昨日の明日は晴れのち、異世界
花ほたる
第1話 異世界予報をお伝えします
「それでは今週の異世界予報をお伝えします」
すでにじっとりと蒸し暑い夏の朝、アナウンサーのさらさらと心地よい声が、居間に流れる。
朔は、トーストを片手に母親に話しかけた。
「お母さん今週、来るみたい」
「あらまあ、そうなの」
支度しなくっちゃねえ、とゆるやかな声がかえってくる。今週かあ、と朔は思って、じゃあ籠の手入れでもしておこうかと考える。
テレビでは週間予報のカレンダーを背景に、アナウンサーが原稿を読み上げていた。
「今週月曜日の午前中は晴れ、午後からは異世界となるでしょう」
【昨日の明日は晴れのち、異世界】
朔の住む町は、ときおり異世界が重なる世界である。花や、風や、雲や、特殊な鉱石の反応などでもって異世界が重なる時期を予測する仕事があって、そこが異世界予報を発表している。
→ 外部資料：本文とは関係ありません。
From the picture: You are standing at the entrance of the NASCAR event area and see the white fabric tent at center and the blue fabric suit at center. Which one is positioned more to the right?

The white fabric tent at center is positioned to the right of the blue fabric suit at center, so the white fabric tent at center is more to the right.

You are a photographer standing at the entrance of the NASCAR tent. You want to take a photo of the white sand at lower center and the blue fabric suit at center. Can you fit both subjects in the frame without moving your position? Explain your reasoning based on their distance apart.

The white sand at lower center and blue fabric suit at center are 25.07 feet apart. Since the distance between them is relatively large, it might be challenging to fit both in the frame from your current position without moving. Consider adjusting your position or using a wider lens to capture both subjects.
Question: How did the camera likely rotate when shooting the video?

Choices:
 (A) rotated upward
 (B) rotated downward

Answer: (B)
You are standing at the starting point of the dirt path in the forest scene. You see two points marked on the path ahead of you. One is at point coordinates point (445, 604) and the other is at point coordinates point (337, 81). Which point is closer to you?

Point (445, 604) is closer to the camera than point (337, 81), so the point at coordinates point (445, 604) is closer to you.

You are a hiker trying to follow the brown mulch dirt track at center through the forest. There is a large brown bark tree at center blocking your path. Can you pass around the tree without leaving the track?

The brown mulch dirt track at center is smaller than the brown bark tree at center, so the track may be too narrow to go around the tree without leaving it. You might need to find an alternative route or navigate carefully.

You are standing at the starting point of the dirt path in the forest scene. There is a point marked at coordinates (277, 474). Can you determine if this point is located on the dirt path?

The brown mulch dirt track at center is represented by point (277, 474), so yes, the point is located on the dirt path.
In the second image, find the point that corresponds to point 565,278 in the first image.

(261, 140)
天気予報と違って外れることはあまりないが、まあそれでもたまには外れることもある。
「お父さん、いるかなあ」
予報が外れたら困るなあ、という気持ちを声に乗せて聞いてみる。
「帰っていたら、いるかもね」
母親の返事は存外そっけない。
「会いたくないの?」
「そりゃあ、」
母親が困った顔をしたから、朔はそれ以上聞くのをやめた。この顔が見たくて聞いてみる。母が父に会えなくて寂しがる顔を見たくて聞いてみる。
朔の父親は異世界の人だ。
母親はこっちの人だ。
特に珍しい話でもないけれど、クラスの大半のお父さんはこっちの世界のお父さんだから、だから寂しい時もある。
父親の居ない子では無いし母親の前で寂しいという顔が出来なくて、朔は母親の顔を困らせてみる。
迷惑具合では同じことのような気もする。
ところで。
こっちの世界はどんなところか、と問われれば地球の日本のとある政令指定都市のはしっこの、母と娘が住む平屋の一戸建て、と答えればそれ以上の説明はいらないようなところである。
異世界はどんなところか、と問われれば、どこまでもどこまでも森林が続く、青く透明な大気を持つ世界と答えることが出来よう。
そこには指輪物語に出てくるような、耳が尖って居たり背が低くて手先が器用だったりする、美しいひとたちや、羽の生えた馬や、わりと分かりやすくファンタジーな生き物が住んでいる。
朔の父親は半分馬で、朔の異世界の祖母は半分鳥で、異世界の祖父はやっぱり半分馬で、どうやって朔が産まれたのかまだどうしても聞けないのだが、まあ様々な種族が混ざり合っている、そういう家庭もわりとよくある。
「あっちの学校のかばん、どこだっけ」
「この前洗って干したから、そのへん」
学校も、異世界の学校に行くことになる。今日は午前中はこっち、午後は異世界だから荷物がたくさんいる。
それも慣れたことではある。
「お母さんは」
「営業、さかなのひとたちに」
さかなのひとたち、って色々いるけど括っていいのかなあ、と思いながら
「晩御飯にはお父さんのとこ行こうね」
分かった、と返してすっかりバターの染み込んだトーストを朔は飲み込んだ。